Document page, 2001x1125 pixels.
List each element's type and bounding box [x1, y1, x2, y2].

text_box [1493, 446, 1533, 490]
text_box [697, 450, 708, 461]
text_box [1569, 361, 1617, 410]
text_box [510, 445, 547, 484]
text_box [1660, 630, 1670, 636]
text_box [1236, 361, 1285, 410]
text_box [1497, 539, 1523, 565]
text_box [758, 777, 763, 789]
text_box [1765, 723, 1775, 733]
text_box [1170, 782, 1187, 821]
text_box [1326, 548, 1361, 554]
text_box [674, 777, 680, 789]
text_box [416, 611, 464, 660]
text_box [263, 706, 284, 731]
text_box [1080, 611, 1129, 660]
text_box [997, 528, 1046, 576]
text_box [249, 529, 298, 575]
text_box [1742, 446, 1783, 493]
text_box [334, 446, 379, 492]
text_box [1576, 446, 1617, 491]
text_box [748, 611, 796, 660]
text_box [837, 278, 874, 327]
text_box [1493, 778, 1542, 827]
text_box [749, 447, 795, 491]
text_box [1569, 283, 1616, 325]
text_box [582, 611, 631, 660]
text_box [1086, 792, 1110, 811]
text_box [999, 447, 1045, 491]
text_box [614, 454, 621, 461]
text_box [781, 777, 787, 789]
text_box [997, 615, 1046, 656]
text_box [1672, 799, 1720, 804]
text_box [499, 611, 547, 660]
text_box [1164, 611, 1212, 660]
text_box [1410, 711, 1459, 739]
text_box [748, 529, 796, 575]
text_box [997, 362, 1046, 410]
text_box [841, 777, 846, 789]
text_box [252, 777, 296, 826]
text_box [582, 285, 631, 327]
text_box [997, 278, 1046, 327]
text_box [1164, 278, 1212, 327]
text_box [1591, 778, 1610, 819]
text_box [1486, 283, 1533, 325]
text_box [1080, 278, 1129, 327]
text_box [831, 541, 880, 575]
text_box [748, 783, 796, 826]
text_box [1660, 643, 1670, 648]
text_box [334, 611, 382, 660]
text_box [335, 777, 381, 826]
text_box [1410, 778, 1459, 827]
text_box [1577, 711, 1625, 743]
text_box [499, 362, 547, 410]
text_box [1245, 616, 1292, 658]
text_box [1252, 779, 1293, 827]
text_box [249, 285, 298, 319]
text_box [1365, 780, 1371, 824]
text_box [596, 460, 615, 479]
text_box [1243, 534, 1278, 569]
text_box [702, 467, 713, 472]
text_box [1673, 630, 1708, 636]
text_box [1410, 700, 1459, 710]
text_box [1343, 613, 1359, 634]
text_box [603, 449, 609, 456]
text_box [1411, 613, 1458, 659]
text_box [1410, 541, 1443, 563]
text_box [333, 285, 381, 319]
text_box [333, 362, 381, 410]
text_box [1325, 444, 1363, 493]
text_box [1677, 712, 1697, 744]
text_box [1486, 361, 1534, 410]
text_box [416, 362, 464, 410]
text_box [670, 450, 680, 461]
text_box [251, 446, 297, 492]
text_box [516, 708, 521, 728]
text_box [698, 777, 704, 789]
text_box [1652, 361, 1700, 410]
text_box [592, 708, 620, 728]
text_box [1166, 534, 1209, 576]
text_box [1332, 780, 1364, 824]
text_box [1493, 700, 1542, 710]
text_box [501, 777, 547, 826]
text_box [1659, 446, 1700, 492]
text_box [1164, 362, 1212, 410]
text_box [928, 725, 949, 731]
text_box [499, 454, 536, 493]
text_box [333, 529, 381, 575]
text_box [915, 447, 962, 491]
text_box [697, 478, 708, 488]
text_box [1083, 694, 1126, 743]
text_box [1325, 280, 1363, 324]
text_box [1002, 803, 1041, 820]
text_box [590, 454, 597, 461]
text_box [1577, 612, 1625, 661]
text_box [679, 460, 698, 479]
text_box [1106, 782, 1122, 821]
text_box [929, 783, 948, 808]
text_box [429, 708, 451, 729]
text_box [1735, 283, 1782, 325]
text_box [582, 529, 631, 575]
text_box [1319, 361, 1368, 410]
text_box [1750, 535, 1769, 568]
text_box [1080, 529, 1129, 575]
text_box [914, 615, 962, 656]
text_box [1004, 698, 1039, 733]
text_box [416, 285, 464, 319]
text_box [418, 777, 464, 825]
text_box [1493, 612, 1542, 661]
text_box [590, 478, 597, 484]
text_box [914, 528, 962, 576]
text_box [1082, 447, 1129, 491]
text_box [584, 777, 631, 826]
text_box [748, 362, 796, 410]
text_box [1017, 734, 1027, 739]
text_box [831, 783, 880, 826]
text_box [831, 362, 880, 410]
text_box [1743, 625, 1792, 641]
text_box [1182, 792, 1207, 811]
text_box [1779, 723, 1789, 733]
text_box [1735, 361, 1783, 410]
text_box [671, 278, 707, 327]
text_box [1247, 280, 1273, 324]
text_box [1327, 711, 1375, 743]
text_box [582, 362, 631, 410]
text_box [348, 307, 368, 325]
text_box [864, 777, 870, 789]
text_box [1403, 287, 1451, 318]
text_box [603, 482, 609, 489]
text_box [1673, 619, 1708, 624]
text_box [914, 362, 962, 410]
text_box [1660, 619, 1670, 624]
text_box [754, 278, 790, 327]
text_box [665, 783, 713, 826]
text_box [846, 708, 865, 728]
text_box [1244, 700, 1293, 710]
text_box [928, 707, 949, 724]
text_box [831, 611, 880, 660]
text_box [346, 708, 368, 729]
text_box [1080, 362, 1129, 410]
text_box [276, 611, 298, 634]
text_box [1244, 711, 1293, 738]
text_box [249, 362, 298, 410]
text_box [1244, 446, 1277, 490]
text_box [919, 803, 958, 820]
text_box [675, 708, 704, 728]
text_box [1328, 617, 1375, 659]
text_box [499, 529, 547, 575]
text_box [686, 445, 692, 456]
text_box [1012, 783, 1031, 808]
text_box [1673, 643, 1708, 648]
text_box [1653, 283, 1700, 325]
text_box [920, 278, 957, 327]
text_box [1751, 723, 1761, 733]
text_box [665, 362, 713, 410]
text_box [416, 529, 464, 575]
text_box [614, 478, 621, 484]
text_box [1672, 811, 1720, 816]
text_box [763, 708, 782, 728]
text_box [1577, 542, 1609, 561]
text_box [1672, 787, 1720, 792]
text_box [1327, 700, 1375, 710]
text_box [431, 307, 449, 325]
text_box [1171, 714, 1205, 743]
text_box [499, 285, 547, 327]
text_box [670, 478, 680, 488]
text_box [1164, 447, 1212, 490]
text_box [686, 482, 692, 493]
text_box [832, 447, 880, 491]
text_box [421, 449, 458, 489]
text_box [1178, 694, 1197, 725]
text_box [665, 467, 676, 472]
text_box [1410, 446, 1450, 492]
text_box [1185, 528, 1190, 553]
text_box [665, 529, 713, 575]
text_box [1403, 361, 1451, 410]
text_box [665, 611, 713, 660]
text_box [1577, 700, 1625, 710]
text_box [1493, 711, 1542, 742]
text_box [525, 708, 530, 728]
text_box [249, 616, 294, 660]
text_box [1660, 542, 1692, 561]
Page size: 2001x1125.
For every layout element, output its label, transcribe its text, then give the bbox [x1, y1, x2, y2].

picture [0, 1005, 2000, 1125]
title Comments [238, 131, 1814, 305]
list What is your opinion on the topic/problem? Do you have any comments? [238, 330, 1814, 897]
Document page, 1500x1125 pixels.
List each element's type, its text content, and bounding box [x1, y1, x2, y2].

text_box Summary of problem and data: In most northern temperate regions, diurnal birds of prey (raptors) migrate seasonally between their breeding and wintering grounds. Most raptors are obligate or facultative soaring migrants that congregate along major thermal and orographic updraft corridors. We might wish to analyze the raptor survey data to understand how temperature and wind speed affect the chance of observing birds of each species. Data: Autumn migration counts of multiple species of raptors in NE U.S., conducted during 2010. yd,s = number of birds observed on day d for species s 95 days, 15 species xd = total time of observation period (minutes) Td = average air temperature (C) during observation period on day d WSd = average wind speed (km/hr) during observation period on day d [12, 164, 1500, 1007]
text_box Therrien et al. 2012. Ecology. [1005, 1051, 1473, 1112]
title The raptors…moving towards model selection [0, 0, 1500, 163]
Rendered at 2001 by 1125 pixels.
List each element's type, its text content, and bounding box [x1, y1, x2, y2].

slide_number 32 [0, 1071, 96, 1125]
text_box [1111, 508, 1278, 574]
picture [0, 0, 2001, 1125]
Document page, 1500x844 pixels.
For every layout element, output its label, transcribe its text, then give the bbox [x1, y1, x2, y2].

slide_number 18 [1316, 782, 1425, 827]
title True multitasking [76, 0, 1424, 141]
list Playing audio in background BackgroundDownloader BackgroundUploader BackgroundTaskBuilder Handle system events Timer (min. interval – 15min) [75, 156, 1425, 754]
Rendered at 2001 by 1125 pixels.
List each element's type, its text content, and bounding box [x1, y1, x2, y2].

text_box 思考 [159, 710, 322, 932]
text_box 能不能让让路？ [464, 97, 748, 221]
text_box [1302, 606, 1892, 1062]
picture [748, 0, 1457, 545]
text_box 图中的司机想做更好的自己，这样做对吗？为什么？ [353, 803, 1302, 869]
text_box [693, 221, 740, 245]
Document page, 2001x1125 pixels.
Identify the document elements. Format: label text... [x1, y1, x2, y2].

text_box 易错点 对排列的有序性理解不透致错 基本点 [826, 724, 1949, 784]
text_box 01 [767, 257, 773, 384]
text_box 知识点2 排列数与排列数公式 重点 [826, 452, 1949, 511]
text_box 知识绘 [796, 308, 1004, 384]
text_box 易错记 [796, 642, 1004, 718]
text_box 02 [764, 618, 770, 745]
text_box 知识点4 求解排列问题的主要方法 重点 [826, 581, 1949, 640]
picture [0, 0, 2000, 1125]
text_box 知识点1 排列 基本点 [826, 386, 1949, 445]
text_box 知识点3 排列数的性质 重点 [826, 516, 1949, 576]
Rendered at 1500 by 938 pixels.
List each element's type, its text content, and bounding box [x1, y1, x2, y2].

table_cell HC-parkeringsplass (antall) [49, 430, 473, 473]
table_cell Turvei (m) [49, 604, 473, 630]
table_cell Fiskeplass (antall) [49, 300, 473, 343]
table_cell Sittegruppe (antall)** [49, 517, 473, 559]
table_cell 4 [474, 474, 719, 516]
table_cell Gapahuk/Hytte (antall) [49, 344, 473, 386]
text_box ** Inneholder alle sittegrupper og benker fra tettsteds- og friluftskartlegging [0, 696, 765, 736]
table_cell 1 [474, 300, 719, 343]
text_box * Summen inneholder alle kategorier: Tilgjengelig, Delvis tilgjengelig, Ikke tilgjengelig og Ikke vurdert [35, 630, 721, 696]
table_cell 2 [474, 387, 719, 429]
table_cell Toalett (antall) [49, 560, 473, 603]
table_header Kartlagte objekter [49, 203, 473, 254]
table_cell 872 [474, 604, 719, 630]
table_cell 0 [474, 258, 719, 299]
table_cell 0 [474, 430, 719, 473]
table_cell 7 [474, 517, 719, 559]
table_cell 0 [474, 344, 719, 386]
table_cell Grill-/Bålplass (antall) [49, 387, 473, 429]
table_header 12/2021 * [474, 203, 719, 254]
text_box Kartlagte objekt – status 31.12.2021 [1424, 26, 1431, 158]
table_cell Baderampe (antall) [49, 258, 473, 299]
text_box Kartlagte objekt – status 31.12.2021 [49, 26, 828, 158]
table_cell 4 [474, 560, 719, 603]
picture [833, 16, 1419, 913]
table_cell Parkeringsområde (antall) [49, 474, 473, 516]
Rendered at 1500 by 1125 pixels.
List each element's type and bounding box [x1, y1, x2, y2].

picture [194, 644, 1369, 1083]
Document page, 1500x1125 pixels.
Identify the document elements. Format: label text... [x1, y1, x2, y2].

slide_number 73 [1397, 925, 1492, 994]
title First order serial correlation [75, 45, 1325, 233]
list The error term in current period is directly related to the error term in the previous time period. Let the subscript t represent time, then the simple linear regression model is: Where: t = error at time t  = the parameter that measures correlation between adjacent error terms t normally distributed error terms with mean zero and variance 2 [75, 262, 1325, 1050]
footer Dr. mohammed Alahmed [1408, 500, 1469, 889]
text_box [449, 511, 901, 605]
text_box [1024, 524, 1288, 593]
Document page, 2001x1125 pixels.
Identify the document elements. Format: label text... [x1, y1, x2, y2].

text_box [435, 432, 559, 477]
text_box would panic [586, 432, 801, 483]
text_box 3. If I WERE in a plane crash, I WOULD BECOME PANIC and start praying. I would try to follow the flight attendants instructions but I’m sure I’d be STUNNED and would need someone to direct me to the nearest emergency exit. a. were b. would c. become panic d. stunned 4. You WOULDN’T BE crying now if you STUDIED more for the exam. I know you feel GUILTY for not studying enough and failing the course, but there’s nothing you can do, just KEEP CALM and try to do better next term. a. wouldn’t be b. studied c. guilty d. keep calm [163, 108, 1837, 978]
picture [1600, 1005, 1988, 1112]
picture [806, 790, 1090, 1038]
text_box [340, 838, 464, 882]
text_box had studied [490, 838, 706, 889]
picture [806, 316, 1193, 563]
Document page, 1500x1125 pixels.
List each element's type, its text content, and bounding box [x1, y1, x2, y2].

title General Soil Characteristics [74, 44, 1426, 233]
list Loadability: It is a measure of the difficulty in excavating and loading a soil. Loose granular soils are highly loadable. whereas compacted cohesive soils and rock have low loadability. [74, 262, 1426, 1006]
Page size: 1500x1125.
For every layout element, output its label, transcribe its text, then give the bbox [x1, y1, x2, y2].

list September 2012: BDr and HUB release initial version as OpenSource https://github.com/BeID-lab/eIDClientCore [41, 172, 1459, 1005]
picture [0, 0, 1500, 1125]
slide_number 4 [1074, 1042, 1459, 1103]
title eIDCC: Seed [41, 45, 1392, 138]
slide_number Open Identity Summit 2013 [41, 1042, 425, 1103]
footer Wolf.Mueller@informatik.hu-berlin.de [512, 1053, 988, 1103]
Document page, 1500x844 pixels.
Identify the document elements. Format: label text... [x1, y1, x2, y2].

※

PROBLEM DESCRIPTION -
How many lines in the listing above contain "size"? Give the number and nothing else.

ANSWER SECTION -
2